SELECTED PASSAGE:
4.2.1. Reconfiguration Matrix Design: Hard/Soft SV Configurations (Table 1)

The SV allocation (24) and (25) acts on the basis of the Reconfiguration Matrix. The reconfiguration coefficients $\left({\overline{\gamma }}_{ij},{\overline{\sigma }}_{ij}\right)$ in (23) are dynamically assigned on the basis of chassis acceleration measurements $[a_x,a_y]$, driving mode ${\overrightarrow{d}}_{(\cdot )}$, slip selection $s_{ij}$ and equalization coefficients ${\tilde{\mathsf{\Psi }}}_{ij}$ ($W\left([a_x,a_y],{\overrightarrow{d}}_{(\cdot )},s_{ij},{\tilde{\mathsf{\Psi }}}_{ij} \right)$, see Figure 4). From (23) and (24):

$$\begin{array}{l}W\left({\overline{\gamma }}_{ij},{\overline{\sigma }}_{ij}\right)\stackrel{\scriptscriptstyle\mathrm{def}}{=}\left[\begin{array}{cccc}{\overline{\gamma }}_{FL}& {\overline{\gamma }}_{FR}& {\overline{\gamma }}_{RL}& {\overline{\gamma }}_{RR}\\ -{\overline{\sigma }}_{FL}& {\overline{\sigma }}_{FR}& -{\overline{\sigma }}_{RL}& {\overline{\sigma }}_{RR}\end{array}\right]=\left[\begin{array}{cccc}\frac{{\mathsf{\gamma }}_{FL}}{\mathsf{\Gamma }}& \frac{{\mathsf{\gamma }}_{FR}}{\mathsf{\Gamma }}& \frac{{\mathsf{\gamma }}_{RL}}{\mathsf{\Gamma }}& \frac{{\mathsf{\gamma }}_{RR}}{\mathsf{\Gamma }}\\ -\frac{{\mathsf{\sigma }}_{\mathrm{FL}}}{{\mathsf{\Sigma }}_{\mathrm{F}}}& \frac{{\mathsf{\sigma }}_{\mathrm{FR}}}{{\mathsf{\Sigma }}_{\mathrm{F}}}& -\frac{{\mathsf{\sigma }}_{\mathrm{RL}}}{{\mathsf{\Sigma }}_{\mathrm{R}}}& \frac{{\mathsf{\sigma }}_{\mathrm{RR}}}{{\mathsf{\Sigma }}_{\mathrm{R}}}\end{array}\right]\cdot \underset{\mathrm{S} “\mathrm{Selection} \mathrm{Matrix}”}{\underbrace{\left[\begin{array}{cccc}{s}_{FL}& 0& 0& 0\\ 0& s_{FR}& 0& 0\\ 0& 0& s_{RL}& 0\\ 0& 0& 0& s_{RR}\end{array}\right]}}\hfill \\ \mathrm{where} {\overline{\gamma }}_{FL}+{\overline{\gamma }}_{FR}+{\overline{\gamma }}_{RL}+{\overline{\gamma }}_{RR}\equiv 1, \sin \mathrm{ce} [\mathsf{\Gamma }\stackrel{\scriptscriptstyle\mathrm{def}}{=}{\mathsf{\gamma }}_{FL}+{\mathsf{\gamma }}_{FR}+{\mathsf{\gamma }}_{RL}+{\mathsf{\gamma }}_{RR}], \hfill \\ {\overline{\sigma }}_{iL}+{\overline{\sigma }}_{iR}\equiv 1, \sin \mathrm{ce} [{\mathsf{\Sigma }}_{\mathrm{i}}\left({\sigma }_{iL},{\sigma }_{iR}\right)\stackrel{\scriptscriptstyle\mathrm{def}}{=}{\sigma }_{iL}+{\sigma }_{ir}], \hfill \\ \overrightarrow{s}\stackrel{\scriptscriptstyle\mathrm{def}}{=}\left(s_{FL},s_{FR},s_{RL},s_{RR}\right), s_{ij}\in \left\{‘0’,‘1’\right\}\hfill \end{array}$$

(26)

RECORDS FOR THE TASK:
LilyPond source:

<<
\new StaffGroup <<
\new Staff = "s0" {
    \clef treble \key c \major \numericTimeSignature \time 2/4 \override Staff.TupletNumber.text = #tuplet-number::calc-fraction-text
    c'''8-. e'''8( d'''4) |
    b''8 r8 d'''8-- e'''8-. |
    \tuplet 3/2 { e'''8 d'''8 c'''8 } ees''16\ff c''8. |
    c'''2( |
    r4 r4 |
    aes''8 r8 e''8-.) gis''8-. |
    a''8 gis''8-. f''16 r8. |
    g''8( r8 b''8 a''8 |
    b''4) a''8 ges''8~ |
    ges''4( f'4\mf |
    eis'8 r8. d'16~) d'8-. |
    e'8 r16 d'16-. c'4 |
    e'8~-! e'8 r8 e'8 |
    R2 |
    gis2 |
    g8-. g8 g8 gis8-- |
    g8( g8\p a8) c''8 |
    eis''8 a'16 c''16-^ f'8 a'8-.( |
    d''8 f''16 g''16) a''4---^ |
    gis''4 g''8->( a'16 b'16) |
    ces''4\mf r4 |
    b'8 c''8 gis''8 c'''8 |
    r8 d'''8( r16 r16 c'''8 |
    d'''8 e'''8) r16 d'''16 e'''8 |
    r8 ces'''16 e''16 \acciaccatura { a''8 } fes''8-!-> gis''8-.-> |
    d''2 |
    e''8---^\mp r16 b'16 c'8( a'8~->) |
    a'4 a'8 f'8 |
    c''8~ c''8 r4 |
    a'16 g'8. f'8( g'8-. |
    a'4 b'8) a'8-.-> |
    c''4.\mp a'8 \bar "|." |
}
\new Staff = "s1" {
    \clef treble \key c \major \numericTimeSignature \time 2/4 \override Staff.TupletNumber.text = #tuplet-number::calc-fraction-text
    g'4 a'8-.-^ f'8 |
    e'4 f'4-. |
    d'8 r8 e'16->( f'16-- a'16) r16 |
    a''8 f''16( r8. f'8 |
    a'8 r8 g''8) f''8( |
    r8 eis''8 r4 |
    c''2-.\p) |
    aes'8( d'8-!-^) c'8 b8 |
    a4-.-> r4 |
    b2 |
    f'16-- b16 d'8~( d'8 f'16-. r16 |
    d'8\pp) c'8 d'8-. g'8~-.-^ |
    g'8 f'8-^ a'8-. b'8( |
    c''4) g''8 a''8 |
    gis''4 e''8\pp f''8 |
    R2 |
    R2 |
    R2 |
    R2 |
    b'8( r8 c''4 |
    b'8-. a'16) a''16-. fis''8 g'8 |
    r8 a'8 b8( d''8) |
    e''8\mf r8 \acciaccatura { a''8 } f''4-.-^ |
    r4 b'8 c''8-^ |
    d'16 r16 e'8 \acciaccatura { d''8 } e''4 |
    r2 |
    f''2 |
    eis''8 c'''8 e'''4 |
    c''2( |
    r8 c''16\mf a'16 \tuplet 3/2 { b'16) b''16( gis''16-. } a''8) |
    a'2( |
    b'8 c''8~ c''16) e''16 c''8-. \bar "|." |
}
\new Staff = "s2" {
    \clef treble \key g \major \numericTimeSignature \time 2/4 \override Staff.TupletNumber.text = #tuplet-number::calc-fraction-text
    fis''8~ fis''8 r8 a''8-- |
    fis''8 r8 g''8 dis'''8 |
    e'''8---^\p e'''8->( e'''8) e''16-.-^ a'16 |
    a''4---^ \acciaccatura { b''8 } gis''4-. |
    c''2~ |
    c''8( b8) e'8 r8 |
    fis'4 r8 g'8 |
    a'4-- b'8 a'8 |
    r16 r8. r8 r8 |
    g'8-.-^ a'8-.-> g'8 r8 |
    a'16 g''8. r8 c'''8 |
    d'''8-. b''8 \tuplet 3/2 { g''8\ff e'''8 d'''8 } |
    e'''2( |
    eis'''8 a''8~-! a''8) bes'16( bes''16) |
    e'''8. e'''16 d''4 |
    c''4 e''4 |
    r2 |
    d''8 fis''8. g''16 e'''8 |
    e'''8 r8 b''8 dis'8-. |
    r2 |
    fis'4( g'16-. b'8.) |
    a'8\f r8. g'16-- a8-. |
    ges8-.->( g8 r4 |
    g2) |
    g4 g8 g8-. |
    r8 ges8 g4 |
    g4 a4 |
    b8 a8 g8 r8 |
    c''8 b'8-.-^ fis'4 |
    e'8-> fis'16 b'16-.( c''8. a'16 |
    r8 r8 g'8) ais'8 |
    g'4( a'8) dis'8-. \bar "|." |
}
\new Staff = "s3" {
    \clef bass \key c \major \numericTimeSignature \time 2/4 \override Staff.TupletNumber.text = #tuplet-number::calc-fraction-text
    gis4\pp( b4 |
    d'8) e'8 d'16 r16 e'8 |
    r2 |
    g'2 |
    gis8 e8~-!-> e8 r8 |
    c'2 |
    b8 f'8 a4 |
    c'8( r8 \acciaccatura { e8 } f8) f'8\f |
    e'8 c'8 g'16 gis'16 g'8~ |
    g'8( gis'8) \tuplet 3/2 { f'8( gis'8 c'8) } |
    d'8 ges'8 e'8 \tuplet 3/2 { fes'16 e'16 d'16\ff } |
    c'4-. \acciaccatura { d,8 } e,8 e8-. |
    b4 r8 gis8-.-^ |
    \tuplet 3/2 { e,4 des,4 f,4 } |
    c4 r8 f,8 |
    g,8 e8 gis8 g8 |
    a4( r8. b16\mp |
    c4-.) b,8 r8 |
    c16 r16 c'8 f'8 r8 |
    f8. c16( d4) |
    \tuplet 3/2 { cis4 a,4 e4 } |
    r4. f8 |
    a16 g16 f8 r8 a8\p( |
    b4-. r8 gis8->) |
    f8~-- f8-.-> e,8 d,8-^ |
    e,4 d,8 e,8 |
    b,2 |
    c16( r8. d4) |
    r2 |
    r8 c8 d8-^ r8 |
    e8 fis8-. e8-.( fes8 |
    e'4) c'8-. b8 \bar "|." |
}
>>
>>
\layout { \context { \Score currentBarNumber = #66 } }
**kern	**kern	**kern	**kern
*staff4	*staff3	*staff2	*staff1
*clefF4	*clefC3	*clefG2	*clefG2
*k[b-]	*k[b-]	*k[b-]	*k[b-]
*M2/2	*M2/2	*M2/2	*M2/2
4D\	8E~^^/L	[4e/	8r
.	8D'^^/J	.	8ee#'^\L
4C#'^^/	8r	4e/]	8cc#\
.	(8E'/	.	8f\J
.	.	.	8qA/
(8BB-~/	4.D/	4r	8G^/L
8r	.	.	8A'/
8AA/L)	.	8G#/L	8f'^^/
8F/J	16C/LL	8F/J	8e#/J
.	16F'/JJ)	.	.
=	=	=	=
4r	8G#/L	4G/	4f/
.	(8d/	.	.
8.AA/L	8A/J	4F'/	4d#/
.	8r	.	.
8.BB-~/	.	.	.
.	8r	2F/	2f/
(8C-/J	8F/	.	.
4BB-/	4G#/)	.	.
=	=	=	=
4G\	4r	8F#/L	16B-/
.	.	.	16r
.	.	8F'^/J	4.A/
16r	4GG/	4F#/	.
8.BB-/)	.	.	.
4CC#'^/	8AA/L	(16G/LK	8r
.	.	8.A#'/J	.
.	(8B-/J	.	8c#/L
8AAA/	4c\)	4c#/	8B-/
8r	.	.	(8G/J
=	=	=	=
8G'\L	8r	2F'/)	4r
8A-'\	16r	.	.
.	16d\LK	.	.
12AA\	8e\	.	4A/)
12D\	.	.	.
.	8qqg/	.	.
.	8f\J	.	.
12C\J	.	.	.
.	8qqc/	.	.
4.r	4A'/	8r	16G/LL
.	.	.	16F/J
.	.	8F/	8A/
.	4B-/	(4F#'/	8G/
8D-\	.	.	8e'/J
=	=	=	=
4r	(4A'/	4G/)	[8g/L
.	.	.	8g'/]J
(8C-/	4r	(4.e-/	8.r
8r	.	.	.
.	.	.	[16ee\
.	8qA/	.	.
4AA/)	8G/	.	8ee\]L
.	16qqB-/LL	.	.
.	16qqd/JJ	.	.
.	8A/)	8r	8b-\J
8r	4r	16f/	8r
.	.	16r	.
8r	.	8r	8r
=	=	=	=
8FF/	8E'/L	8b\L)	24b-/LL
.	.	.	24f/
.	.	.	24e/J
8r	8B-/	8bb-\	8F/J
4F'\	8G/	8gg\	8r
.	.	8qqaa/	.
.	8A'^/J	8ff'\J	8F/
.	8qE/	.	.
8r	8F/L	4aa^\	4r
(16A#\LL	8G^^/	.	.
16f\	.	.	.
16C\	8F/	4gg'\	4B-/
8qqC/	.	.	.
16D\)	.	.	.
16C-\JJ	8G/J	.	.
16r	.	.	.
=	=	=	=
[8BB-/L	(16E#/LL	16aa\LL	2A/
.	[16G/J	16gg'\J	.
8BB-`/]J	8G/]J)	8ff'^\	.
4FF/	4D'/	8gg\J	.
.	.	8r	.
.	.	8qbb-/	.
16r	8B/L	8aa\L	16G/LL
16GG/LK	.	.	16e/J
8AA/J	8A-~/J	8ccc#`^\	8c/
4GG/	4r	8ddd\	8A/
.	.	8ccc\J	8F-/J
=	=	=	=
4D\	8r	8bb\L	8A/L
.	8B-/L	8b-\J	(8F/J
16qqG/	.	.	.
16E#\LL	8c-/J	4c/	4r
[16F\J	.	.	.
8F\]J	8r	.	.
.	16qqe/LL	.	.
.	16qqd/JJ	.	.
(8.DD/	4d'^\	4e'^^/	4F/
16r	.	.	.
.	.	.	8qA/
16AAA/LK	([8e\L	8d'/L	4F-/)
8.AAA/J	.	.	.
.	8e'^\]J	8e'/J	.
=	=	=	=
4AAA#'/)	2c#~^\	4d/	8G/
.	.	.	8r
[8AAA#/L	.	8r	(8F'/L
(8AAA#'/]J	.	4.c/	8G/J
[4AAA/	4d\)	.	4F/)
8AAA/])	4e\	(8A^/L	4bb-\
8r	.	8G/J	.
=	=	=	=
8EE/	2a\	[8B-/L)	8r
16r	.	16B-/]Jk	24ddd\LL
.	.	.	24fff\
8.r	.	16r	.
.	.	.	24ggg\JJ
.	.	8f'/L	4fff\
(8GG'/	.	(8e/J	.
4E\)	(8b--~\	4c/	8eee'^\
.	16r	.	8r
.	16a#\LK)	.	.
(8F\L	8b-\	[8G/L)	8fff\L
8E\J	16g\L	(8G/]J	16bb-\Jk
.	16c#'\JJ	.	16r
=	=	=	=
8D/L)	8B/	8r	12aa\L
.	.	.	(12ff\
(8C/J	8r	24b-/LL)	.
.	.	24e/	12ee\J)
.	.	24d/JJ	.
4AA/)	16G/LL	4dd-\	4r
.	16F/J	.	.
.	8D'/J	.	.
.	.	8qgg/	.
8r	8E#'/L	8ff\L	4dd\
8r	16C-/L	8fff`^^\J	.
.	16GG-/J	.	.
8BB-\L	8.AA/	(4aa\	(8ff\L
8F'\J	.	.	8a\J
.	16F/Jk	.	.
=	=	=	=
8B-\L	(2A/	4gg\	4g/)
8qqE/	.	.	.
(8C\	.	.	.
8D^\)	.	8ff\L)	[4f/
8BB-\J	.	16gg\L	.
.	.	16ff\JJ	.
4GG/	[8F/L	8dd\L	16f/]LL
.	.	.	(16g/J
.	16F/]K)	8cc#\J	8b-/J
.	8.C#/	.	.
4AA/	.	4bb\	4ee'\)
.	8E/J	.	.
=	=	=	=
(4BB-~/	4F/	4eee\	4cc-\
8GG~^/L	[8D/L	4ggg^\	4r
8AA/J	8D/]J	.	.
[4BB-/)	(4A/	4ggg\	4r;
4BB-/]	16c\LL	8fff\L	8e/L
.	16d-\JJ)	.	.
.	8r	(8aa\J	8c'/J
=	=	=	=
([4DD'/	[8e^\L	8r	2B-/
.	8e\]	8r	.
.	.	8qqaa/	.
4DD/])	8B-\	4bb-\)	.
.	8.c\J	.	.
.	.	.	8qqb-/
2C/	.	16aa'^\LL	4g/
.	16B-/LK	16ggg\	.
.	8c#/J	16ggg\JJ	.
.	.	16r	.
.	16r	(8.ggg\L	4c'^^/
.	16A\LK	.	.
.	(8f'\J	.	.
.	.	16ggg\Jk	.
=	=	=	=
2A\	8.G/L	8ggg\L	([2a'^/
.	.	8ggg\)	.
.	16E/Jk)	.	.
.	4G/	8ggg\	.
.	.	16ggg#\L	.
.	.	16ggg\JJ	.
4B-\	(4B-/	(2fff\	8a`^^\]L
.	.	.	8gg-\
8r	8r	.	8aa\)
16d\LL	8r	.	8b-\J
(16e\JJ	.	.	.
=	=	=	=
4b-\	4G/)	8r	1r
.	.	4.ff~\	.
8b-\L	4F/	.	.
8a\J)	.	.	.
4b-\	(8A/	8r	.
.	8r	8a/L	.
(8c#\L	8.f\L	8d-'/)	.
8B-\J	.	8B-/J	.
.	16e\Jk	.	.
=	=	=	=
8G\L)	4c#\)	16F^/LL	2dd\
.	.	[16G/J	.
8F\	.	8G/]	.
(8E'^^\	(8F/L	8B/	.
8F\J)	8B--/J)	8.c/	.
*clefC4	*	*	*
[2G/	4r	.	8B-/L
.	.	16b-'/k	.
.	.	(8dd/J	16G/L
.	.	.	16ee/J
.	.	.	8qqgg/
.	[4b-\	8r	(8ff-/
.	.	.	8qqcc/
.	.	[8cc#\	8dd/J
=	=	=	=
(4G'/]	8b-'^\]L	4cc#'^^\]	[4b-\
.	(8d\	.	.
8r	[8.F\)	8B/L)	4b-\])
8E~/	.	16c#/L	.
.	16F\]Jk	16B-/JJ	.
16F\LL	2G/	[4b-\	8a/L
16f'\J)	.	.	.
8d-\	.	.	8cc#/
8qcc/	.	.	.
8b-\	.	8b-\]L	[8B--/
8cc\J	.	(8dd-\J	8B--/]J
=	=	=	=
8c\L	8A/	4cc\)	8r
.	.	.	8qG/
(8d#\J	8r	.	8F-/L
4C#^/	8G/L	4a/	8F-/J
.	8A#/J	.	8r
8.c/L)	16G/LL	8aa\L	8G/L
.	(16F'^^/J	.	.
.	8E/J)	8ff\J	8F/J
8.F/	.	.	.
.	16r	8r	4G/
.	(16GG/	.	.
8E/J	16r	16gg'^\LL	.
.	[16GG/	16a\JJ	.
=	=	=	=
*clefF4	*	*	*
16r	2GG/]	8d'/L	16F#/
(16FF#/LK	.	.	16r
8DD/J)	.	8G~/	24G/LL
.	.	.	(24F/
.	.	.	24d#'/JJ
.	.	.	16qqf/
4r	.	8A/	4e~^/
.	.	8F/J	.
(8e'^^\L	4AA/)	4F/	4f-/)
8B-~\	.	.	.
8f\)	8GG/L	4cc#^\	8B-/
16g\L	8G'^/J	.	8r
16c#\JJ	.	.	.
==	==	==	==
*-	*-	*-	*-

EXERCISE SET:
[a] Extract every line of the records above that contains the string "acciaccatura", treating uppercase and lowercase as distinct.
[b] Carry on the passage about reconfiguration matrix design from the point where it stops.

EXERCISE RESULTS:
[a]
    r8 ces'''16 e''16 \acciaccatura { a''8 } fes''8-!-> gis''8-.-> |
    e''8\mf r8 \acciaccatura { a''8 } f''4-.-^ |
    d'16 r16 e'8 \acciaccatura { d''8 } e''4 |
    a''4---^ \acciaccatura { b''8 } gis''4-. |
    c'8( r8 \acciaccatura { e8 } f8) f'8\f |
    c'4-. \acciaccatura { d,8 } e,8 e8-. |

[b]
where, according to the notation in (4)–(6), $\overrightarrow{s}$ is the vector of binary slip selectors $s_{ij}$. The diagonal matrix $\mathrm{S}$ is the Selection matrix, which masks the SV allocation (24).

The IWM selectors ${\rho }_{m_{ij}}\left(t\right)$ in (14)–(15) and (16)–(21) and slip selectors $s_{ij}$ in (26) are asserted synchronously (see also [10]), through switch-ON/OFF ($s_{ON}{}_{ij}/s_{OFF}{}_{ij}$) command signals in (27)–(28), which could be provided either by driver ($s_{OFF}{}_{ij}^{\mathrm{DRIVER}}$) selection or by the FDI task ($s_{OFF}{}_{ij}^{\mathrm{FDI}}$).

The motor/slip selectors ${\rho }_{m_{ij}}$/$s_{ij}$ are smoothly asserted/de-asserted as follows:

$$\begin{array}{c}{s}_{ij}\left(t\right)\equiv {\rho }_m{}_{ij}\left(t\right)=s_{OFF}{}_{ij}\left(t\right)\cdot \underset{\mathrm{OFF}-\mathrm{exponential}}{\underbrace{e^{-\frac{\left(t-t_{s0}\right)}{\tau }}}}+s_{ON}{}_{ij}\left(t\right)\cdot \underset{\mathrm{ON}-\mathrm{exponential}}{\underbrace{\left(1-e^{-\frac{\left(t-t_{s1}\right)}{\tau }}\right)}}\\ s_{OFF}{}_{ij}\left(t\right)\triangleq \left(s_{OFF}{}_{ij}^{\mathrm{DRIVER}}\left(t\right)\oplus s_{OFF}{}_{ij}^{\mathrm{FDI}}\left(t\right)\right)\bigwedge \overline{\left(s_{ON}{}_{ij}^{\mathrm{re}-\mathrm{insert}}\left(t,T_A\right)\right)}\end{array}$$

(27)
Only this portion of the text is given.